Alone in the Dark: The Trilogy
The first adventure in the trilogy sends you on a chilling foray into the macabre mansion of Derceto, shortly after the suicide of Jeremy Hartwood. You have been hired by a local antique dealer to catalogue valuables left within the mansion. As you seek out the mansion's precious antiques, you are plunged into a nightmare of torturous howls and an evil presence that fills the house. Now you must make your way through this spine-tingling adventure alone ... and in the dark.
In the second installment, the notorious One-Eyed Jack has kidnapped poor little Grace Saunders and taken her to his terrifying mansion known as the infamous Hell's Kitchen. From your initial climb up the slippery sheer cliffs above the raging sea to the horrors inside, only your razor-sharp instincts can save you from the cutthroat gangsters, smugglers and pirates who have a real thirst for blood ... yours.
In the final chapter of this trilogy, you travel to the Wild West ghost town of Slaughter Gulch to piece together a dusty puzzle: the mysterious disappearance of Hollywood heroine Emily Hartwood and her film crew. But before you can break the curse that grips the town, you must outwit and out-draw the trigger-happy sharpshooters, deranged prospectors, and bloodthirsty lost souls who lurk there.
Alone in the Dark: The Trilogy brings these three award-winning games together into one package that combines adventure gaming and arcade action.
In all three games, you play "Supernatural Private Eye" Edward Carnby. The game interface is fairly straightforward -- you use the keyboard to direct your character onscreen and control how he interacts with the objects around him. The keys are not configurable, and there is no support for using a mouse or joystick to control your character, but the interface is basically the same for all three games, so once you have mastered it in one, you won't need to learn anything new to play the other two.
A cinematic-style display is used throughout the game, with the camera angle shifting around as you move. While this provides a unique feel to the game, it can be distracting and occasionally makes it very difficult to control your character's movement. It can be especially difficult to aim a weapon while fighting the bad guys. The views are interesting, but since you have no control over when they change or what viewing angles are used, they can become distracting.
The puzzles in the games are quite challenging; making it through all three will require a lot of thought and planning. Each game has a huge assortment of items that you will need to pick up and interact with to solve the puzzles, and a fairly easy to use inventory system to keep track of them. Some of the items are not needed at all, making it much more fun than adventure games where if you can pick it up, you will need to use it somewhere.
The graphics in the games combine detailed static backgrounds with characters and objects rendered as 3D polygons. When compared to games like Quake, the 3D is fairly crudely done, but the characters are very recognizable and their movement onscreen is very smooth. The animation of the main character is particularly good -- he walks just like a real person, throws punches, kicks, pushes, and even head-butts.
All three games in the trilogy have a full array of sound effects, which are mixed into the gameplay convincingly. Your character grunts when shot, doors creak, chains rattle, and wind whistles in the windows. The music in the games also adds to the spooky atmosphere, but many newer sound cards do not play it correctly—it was designed for the older FM-synthesis-based Adlib or SoundBlaster compatibles.
The manual is small, but covers the basics of installation and gameplay. Most of the game background and story are given in cut-scenes at the start of each game, so not much is required in the documentation. Other than learning the game controls, there's no real need to read through the manual.
386 DX-33 (486 or faster recommended), 4 MB RAM, 2X CD-ROM drive, mouse, DOS 5.0 or higher, 256-color VGA graphics, SoundBlaster or 100% compatible sound card.
All three Alone in the Dark games are a lot of fun to play and provide hours of challenging puzzles. The awkward camera angles used in the games do make movement and fighting difficult in some cases, but fans of adventure games will find plenty to enjoy. If you have never tried the series or have only played one or two, I would recommend picking up the trilogy.

■ **Supplied entries**
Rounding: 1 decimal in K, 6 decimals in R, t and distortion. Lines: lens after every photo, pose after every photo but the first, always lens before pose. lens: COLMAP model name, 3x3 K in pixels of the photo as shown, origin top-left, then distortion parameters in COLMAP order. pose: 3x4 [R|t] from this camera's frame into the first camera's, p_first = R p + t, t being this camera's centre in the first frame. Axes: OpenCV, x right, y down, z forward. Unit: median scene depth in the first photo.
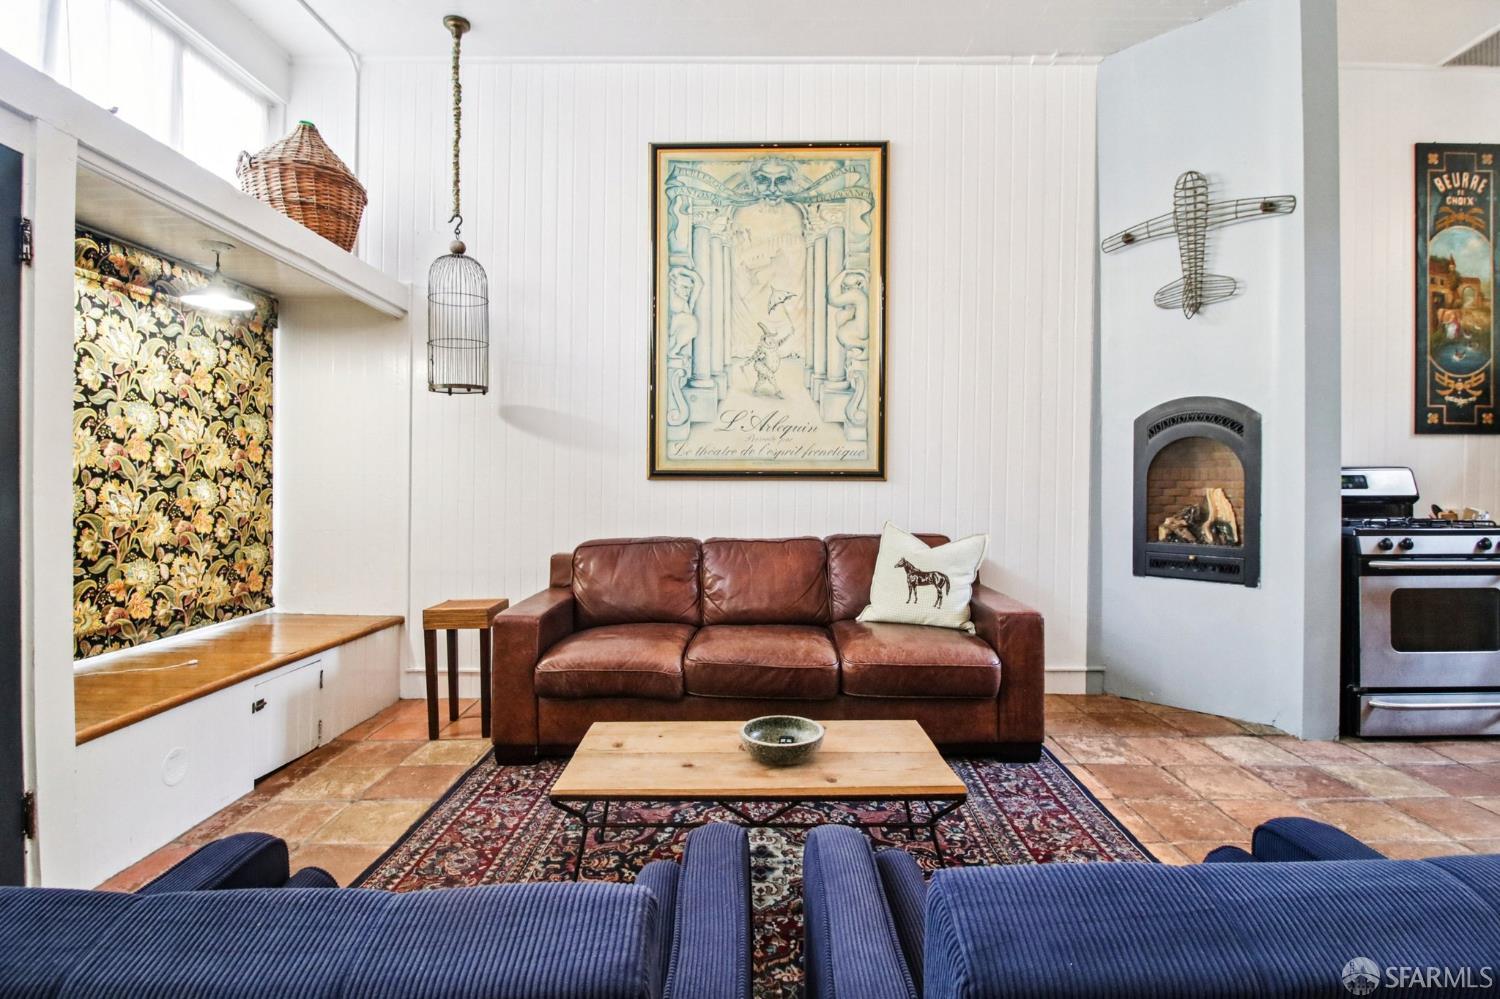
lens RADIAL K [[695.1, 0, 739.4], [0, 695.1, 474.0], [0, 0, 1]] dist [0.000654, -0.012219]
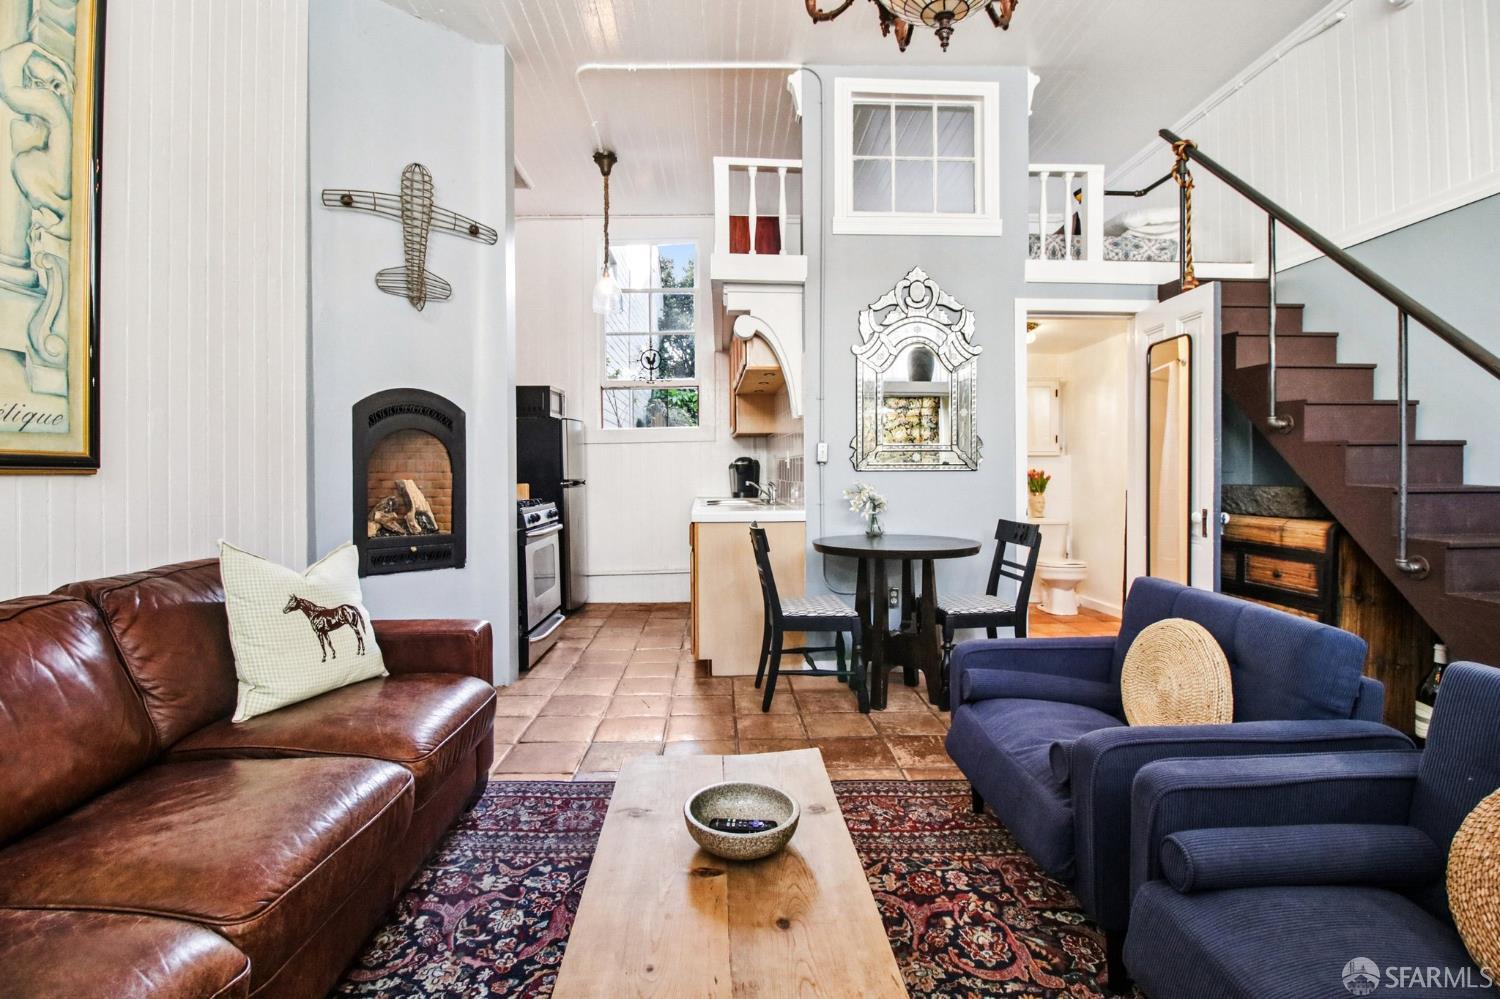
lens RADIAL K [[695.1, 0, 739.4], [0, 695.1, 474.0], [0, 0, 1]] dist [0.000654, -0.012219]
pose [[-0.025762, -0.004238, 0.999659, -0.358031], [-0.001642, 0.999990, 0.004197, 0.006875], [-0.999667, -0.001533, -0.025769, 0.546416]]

* * *

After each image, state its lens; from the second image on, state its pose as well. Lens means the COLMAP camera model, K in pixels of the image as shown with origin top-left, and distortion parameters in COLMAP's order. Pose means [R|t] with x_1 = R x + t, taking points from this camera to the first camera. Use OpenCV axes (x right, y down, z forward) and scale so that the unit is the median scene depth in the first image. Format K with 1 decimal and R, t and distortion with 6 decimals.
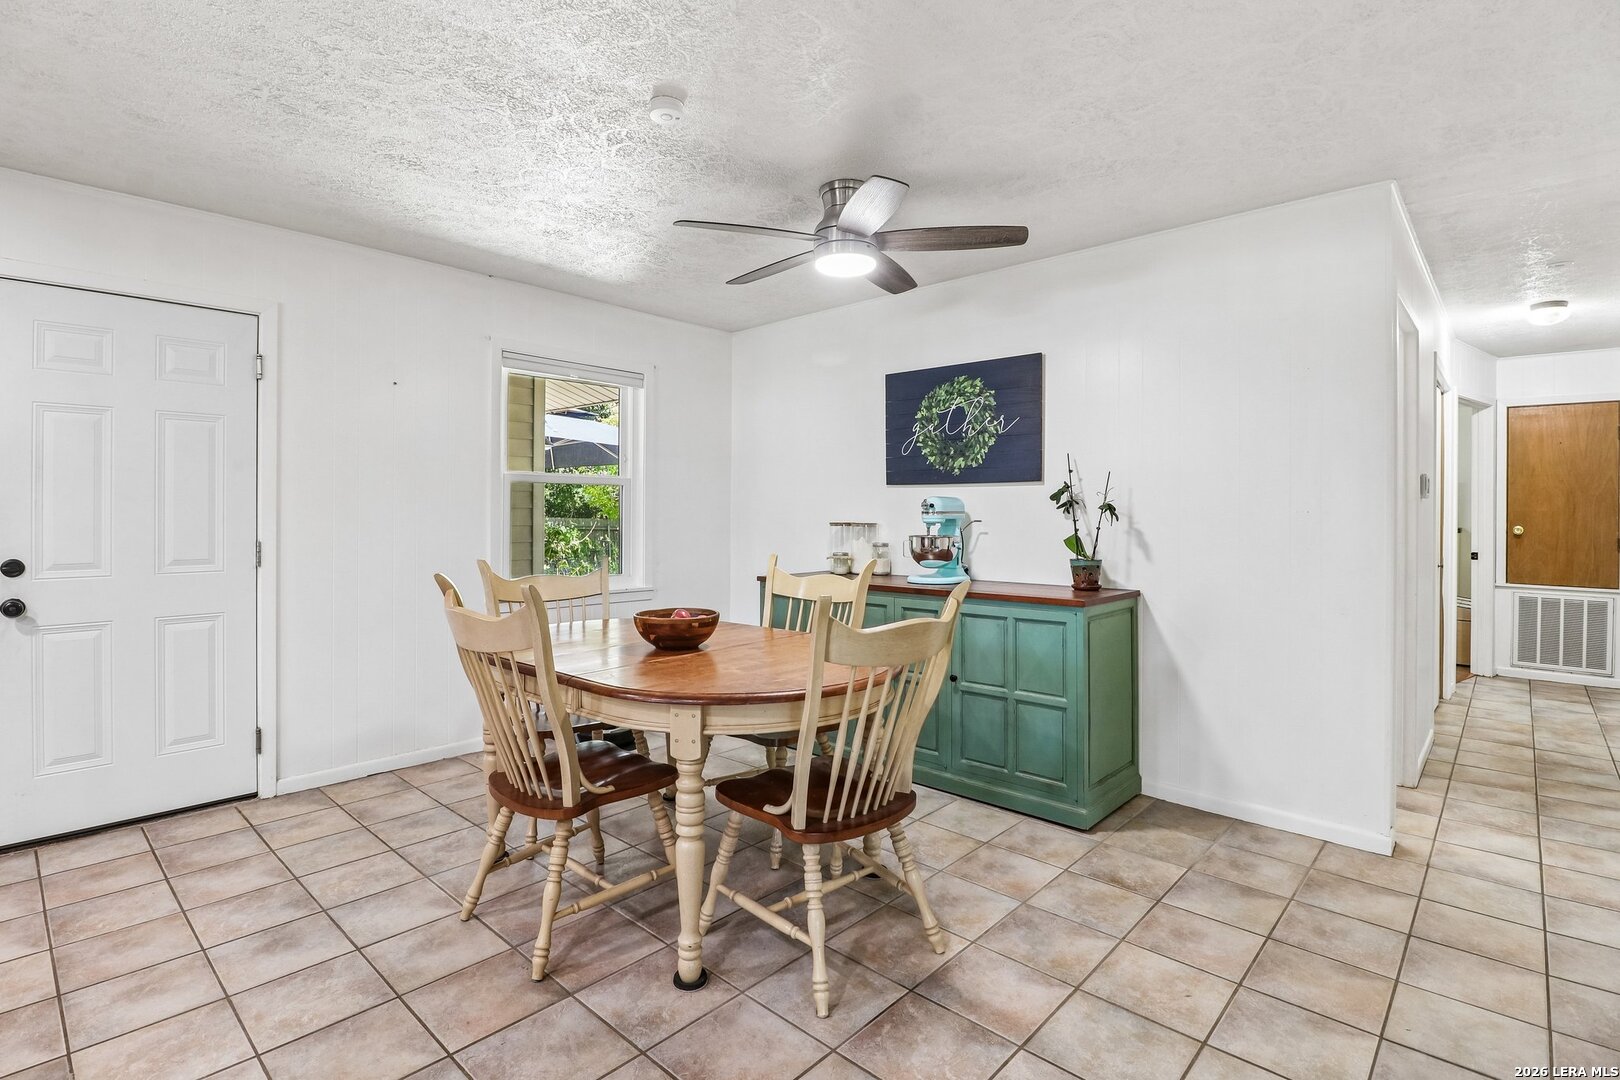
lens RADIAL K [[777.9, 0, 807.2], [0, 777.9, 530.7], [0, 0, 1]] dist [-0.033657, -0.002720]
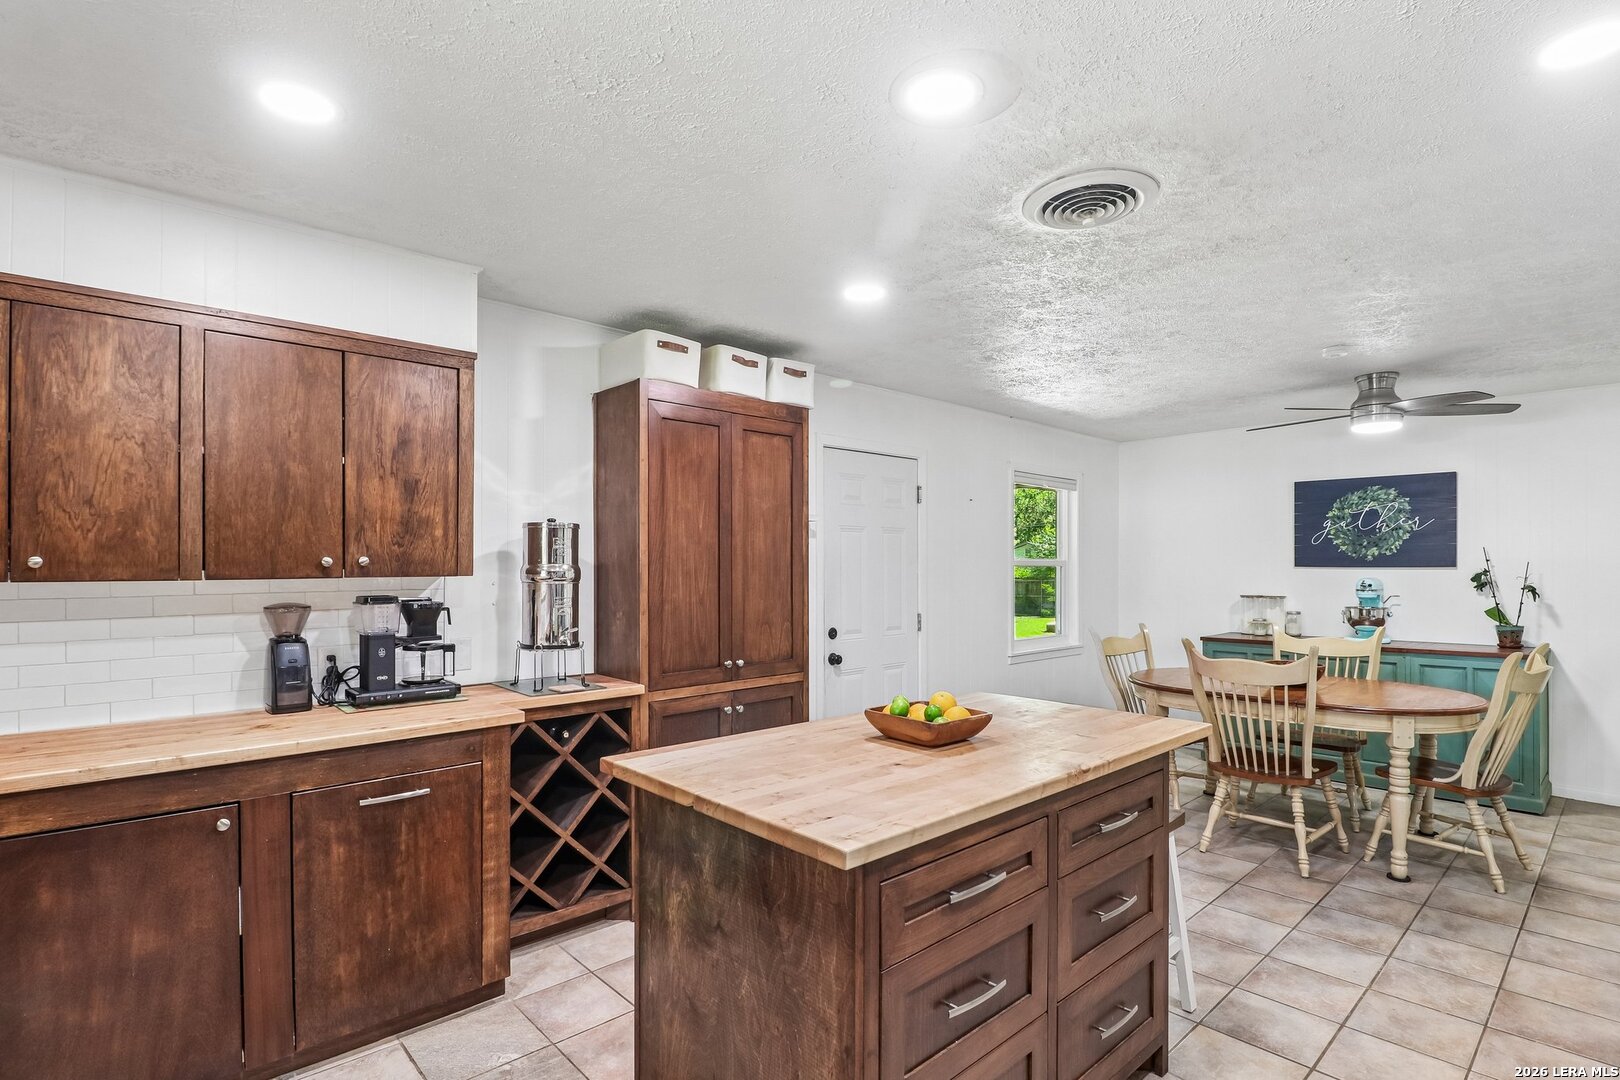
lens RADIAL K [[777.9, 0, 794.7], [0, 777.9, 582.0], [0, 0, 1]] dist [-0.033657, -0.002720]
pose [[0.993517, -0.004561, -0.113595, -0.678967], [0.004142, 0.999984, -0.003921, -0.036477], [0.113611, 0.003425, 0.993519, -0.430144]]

■ **Required actions**
1. List every system requirement that the review of Alone in the Dark: The Trilogy gives.
2. Reproduce the passage of the review of Alone in the Dark: The Trilogy from "The puzzles in" up to and including "use it somewhere.".
3. According to the review of Alone in the Dark: The Trilogy, which character does the player control in all three games?

■ **Exercise results**
1.
- 386 DX-33 (486 or faster recommended)
- 4 MB RAM
- 2X CD-ROM drive
- Mouse
- DOS 5.0 or higher
- 256-color VGA graphics
- SoundBlaster or 100% compatible sound card

2.
The puzzles in the games are quite challenging; making it through all three will require a lot of thought and planning. Each game has a huge assortment of items that you will need to pick up and interact with to solve the puzzles, and a fairly easy to use inventory system to keep track of them. Some of the items are not needed at all, making it much more fun than adventure games where if you can pick it up, you will need to use it somewhere.

3. The player controls "Supernatural Private Eye" Edward Carnby.